_Aufgaben_.
a) Zitieren Sie aus dem Textabschnitt wörtlich die Stelle von „Die unglaubliche Großstadt“ bis einschließlich „Istanbul, schlussendlich fünf.“.
b) Geben Sie an, warum Lissi laut dem Textabschnitt immer ein ganzes Kilo Faschiertes nach Hause brachte.

_Textabschnitt_.

###

Sprachliche und kulturelle Unterschiede

Die unglaubliche Großstadt mit dem irren Verkehr, den sprachlichen Barrieren und den kulturellen Unterschieden trieb sie vor allem zu Beginn oft an die Grenzen ihrer Belastbarkeit. Zum Beispiel fragte Fabian irgendwann, warum Lissi immer ein ganzes Kilo Faschiertes nach Hause brachte, wo sie doch nur zu zweit mit Baby waren. „Ich weiß nicht, wie man ein halbes Kilo auf Türkisch sagt“, meinte Lissi, „ich kann nur 1 Kilo bestellen.“ Es waren genau solche Kleinigkeiten die es am Anfang schwer erschienen ließen, aber irgendwann fassten sie den Entschluss, alles „step by step“ an zu gehen. Aus kleinen Erfolge – wie ein halbes Kilo Faschiertes zu bestellen – wurden Meilensteine, denn irgendwann funktionierte sogar das Einkaufen am Markt, wo man alles bestellt, handelt und dann auch plaudert. Und so wurden aus geplanten zwei Jahren in Istanbul, schlussendlich fünf.

###

[Einträge aus einem Datensatz]
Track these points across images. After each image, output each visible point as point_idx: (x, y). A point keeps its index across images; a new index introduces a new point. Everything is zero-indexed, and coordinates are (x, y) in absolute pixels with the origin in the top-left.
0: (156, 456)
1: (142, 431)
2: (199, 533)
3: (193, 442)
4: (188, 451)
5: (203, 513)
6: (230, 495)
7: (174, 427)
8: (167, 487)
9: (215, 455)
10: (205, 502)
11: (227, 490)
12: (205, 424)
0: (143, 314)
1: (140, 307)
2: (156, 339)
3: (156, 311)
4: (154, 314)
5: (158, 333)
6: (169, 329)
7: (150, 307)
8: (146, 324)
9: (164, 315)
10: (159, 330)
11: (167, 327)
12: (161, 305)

###

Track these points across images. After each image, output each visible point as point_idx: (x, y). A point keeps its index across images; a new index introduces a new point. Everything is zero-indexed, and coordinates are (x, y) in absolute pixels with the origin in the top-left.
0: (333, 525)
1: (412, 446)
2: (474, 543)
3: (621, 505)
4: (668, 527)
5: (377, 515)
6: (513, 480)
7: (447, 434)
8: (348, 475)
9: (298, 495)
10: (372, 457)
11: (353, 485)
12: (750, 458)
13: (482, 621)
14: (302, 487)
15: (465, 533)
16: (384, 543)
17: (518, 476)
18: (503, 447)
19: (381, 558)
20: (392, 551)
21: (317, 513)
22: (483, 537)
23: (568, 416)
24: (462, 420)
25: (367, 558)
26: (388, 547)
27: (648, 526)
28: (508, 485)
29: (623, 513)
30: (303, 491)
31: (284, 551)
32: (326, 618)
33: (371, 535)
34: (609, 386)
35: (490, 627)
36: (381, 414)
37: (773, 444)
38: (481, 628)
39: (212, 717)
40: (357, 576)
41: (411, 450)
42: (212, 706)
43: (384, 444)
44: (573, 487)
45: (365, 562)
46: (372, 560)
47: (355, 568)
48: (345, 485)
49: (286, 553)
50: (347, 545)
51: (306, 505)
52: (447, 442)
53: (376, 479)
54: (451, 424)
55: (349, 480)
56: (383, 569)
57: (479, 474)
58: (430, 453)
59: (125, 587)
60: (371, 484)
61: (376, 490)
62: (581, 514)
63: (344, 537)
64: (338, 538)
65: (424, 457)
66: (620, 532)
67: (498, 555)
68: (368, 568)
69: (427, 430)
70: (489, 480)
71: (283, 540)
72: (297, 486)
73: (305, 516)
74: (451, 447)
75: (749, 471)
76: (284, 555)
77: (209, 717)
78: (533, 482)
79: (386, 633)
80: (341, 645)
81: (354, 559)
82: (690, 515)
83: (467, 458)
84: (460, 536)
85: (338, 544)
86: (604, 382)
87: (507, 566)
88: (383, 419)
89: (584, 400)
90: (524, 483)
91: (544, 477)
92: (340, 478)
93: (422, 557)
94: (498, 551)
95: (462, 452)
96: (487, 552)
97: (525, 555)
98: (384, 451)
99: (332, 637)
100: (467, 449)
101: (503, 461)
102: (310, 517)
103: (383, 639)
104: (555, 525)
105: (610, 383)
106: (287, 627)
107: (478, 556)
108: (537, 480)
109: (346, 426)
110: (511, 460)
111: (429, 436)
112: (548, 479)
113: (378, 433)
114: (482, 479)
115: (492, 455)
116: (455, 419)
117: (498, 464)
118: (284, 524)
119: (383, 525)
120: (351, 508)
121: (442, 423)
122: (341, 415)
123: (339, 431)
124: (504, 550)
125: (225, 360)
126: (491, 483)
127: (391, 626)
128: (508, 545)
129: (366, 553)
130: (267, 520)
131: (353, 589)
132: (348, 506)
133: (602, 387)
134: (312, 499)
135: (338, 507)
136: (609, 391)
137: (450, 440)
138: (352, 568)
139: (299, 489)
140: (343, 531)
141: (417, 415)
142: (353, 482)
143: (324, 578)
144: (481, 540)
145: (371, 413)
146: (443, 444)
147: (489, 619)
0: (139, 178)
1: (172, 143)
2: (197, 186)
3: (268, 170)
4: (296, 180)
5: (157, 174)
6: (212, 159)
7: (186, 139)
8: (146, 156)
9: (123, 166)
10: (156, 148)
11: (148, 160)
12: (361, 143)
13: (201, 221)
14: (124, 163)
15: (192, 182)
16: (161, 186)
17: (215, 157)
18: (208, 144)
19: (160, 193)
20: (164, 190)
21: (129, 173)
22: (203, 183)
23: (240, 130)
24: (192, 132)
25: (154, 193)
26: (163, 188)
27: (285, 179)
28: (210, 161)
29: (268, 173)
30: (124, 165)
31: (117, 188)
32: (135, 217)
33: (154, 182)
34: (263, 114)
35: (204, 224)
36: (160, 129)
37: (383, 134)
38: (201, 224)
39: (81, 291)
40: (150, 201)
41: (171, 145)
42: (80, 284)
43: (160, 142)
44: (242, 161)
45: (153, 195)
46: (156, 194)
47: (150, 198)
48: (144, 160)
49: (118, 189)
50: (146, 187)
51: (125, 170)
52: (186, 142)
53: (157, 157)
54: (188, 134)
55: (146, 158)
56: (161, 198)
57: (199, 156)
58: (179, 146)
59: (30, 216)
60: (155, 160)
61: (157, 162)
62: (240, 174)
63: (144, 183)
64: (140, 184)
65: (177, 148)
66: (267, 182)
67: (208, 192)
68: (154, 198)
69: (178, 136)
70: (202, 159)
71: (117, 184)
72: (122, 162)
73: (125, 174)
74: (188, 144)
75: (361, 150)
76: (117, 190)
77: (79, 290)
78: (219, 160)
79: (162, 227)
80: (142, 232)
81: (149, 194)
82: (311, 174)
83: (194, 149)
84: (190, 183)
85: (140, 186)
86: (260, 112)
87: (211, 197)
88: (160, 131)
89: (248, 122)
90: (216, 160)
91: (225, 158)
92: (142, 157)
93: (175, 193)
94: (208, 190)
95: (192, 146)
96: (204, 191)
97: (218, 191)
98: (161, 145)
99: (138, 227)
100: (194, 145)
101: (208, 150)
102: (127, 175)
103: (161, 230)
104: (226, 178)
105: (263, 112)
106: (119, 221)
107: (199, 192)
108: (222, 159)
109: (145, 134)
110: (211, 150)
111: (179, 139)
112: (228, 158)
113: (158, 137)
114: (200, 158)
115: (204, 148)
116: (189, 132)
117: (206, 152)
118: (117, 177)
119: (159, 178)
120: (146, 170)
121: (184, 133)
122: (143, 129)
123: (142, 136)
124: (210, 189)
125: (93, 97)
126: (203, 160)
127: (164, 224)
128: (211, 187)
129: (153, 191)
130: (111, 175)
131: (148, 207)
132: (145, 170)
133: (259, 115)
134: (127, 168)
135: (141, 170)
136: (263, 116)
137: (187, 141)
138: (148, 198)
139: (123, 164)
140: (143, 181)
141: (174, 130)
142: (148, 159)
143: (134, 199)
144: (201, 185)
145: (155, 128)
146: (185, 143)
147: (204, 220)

###

_Lösungen_.
a)
Die unglaubliche Großstadt mit dem irren Verkehr, den sprachlichen Barrieren und den kulturellen Unterschieden trieb sie vor allem zu Beginn oft an die Grenzen ihrer Belastbarkeit. Zum Beispiel fragte Fabian irgendwann, warum Lissi immer ein ganzes Kilo Faschiertes nach Hause brachte, wo sie doch nur zu zweit mit Baby waren. „Ich weiß nicht, wie man ein halbes Kilo auf Türkisch sagt“, meinte Lissi, „ich kann nur 1 Kilo bestellen.“ Es waren genau solche Kleinigkeiten die es am Anfang schwer erschienen ließen, aber irgendwann fassten sie den Entschluss, alles „step by step“ an zu gehen. Aus kleinen Erfolge – wie ein halbes Kilo Faschiertes zu bestellen – wurden Meilensteine, denn irgendwann funktionierte sogar das Einkaufen am Markt, wo man alles bestellt, handelt und dann auch plaudert. Und so wurden aus geplanten zwei Jahren in Istanbul, schlussendlich fünf.

b) Sie wusste nicht, wie man auf Türkisch ein halbes Kilo sagt, und konnte nur ein Kilo bestellen.